▶ Problem statement
For the data below, count the lines that have the string "LIST" and state that number by itself.

(Data excerpts)
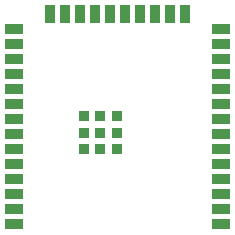
<source format=gbr>
%TF.GenerationSoftware,KiCad,Pcbnew,7.0.1-0*%
%TF.CreationDate,2023-12-26T16:16:11+01:00*%
%TF.ProjectId,luz,6c757a2e-6b69-4636-9164-5f7063625858,0.0.3a*%
%TF.SameCoordinates,Original*%
%TF.FileFunction,Paste,Bot*%
%TF.FilePolarity,Positive*%
%FSLAX46Y46*%
G04 Gerber Fmt 4.6, Leading zero omitted, Abs format (unit mm)*
G04 Created by KiCad (PCBNEW 7.0.1-0) date 2023-12-26 16:16:11*
%MOMM*%
%LPD*%
G01*
G04 APERTURE LIST*
%ADD10R,0.900000X0.900000*%
%ADD11R,1.500000X0.900000*%
%ADD12R,0.900000X1.500000*%
G04 APERTURE END LIST*
D10*
%TO.C,U5*%
X52600000Y-110185000D03*
X52600000Y-108785000D03*
X52600000Y-107385000D03*
X51200000Y-110185000D03*
X51200000Y-108785000D03*
X51200000Y-107385000D03*
X49800000Y-110185000D03*
X49800000Y-108785000D03*
X49800000Y-107385000D03*
D11*
X61450000Y-116505000D03*
X61450000Y-115235000D03*
X61450000Y-113965000D03*
X61450000Y-112695000D03*
X61450000Y-111425000D03*
X61450000Y-110155000D03*
X61450000Y-108885000D03*
X61450000Y-107615000D03*
X61450000Y-106345000D03*
X61450000Y-105075000D03*
X61450000Y-103805000D03*
X61450000Y-102535000D03*
X61450000Y-101265000D03*
X61450000Y-99995000D03*
D12*
X58420000Y-98745000D03*
X57150000Y-98745000D03*
X55880000Y-98745000D03*
X54610000Y-98745000D03*
X53340000Y-98745000D03*
X52070000Y-98745000D03*
X50800000Y-98745000D03*
X49530000Y-98745000D03*
X48260000Y-98745000D03*
X46990000Y-98745000D03*
D11*
X43950000Y-99995000D03*
X43950000Y-101265000D03*
X43950000Y-102535000D03*
X43950000Y-103805000D03*
X43950000Y-105075000D03*
X43950000Y-106345000D03*
X43950000Y-107615000D03*
X43950000Y-108885000D03*
X43950000Y-110155000D03*
X43950000Y-111425000D03*
X43950000Y-112695000D03*
X43950000Y-113965000D03*
X43950000Y-115235000D03*
X43950000Y-116505000D03*
%TD*%
M02*

</source>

▶ Output
2